I work in this field (waste prevention). 75% of the plastics that end up in our oceans are from Asia. The majority of the rest from America. So banning plastics in the UK wouldn't solve that issue. The UK's main problem with plastics is littering, which is a obviously a consumer behaviour problem. 50% of the food that is produced in the UK is never eaten and one of the main reasons consumers give for what they throw away is that they don't use it before it goes off. Plastics can protect fresh produce for two weeks longer than without. The environmental impact of throwing away a lettuce is 50 TIMES greater than the packaging it comes in. Paper is actually environmentally more damaging over its whole life cycle than plastic but it's demonised. It's really not just as simple as 'ban plastics and everything will be fine'. It's complicated.

SoftBlocks Mon 11-Dec-17 09:12:59


ChardonnaysPrettySister Mon 11-Dec-17 09:14:19

So, in your opinion, StepAway what can be done?

And what should be done?

megletthesecond Mon 11-Dec-17 09:16:26


FWIW I rarely bag my loose veg at the supermarket.
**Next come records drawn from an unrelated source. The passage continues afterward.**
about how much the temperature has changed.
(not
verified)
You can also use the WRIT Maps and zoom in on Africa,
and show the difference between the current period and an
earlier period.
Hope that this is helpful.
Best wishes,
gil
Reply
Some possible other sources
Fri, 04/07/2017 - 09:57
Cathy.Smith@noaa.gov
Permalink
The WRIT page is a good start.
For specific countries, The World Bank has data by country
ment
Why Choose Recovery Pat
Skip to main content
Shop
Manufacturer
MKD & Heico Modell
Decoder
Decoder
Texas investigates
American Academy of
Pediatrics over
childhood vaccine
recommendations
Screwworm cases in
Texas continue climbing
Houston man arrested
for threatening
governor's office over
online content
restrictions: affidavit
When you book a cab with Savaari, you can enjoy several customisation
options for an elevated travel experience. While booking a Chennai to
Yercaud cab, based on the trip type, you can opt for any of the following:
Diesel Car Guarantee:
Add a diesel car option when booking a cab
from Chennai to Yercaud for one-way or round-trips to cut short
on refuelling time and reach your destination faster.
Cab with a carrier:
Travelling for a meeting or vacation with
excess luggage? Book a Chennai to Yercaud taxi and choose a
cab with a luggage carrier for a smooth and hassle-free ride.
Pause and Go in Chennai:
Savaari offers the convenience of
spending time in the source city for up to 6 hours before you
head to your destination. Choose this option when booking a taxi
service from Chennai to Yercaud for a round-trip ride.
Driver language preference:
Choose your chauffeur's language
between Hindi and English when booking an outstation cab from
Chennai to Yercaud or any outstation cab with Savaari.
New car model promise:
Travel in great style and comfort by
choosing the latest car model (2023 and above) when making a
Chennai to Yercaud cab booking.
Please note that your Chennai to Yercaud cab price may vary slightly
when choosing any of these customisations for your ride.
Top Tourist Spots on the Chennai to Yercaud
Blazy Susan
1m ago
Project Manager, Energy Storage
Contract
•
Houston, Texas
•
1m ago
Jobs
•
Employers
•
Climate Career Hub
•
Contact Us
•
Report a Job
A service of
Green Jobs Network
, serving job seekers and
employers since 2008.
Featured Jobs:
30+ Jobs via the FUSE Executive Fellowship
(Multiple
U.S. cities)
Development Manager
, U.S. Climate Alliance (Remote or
If I'm only buying three carrots I just pop them on the conveyor belt.

step interesting to hear that about paper being worse!

whiskyowl Mon 11-Dec-17 09:16:28

stepaway - What if we had reusable plastic packaging that we brought to the supermarket, a bit like we all bring our plastic carrier bags these days? It would save quite a lot of waste, while still preserving the food.

I grow a lot of my own veg, and I use Ikea sandwich bags, which I then wash out and reuse.

treaclesoda Mon 11-Dec-17 09:19:10

I agree that it's complicated, but this seems like such a simple solution, and every little thing adds up.

I think marketing has a huge part to play. I make my children take re-usable water bottles filled with tap water. But they still moan and beg for the nice shiney attractive looking bottled water in the fridges in the shops (which they don't get, unless we have forgotten to bring our bottles).

Allthetuppences Mon 11-Dec-17 09:19:45

I use flasks (remember those?) Metal ones. And a cup (also metal). But everyone has got used to everything being available for instant use. It's too late for a culture change unless you can market something well that requires forethought and extra work?

treaclesoda Mon 11-Dec-17 09:20:08

And I realise that I am being totally hypocritical there, because if I'm out and about and have forgotten to bring my own, I do still buy something...

PurplePillowCase Mon 11-Dec-17 09:20:24

I prefer paper for lose veg/fruit (can be composted or recycled) and canvas bags and crates for the shopping.
we don't use plastic bin bags at home. not neccessary with wheely bins.
we recycle a lot and are hoping that a proper reuse bottle scheme, like in sweden/denmark/germany, will be introduced for bottled drinks.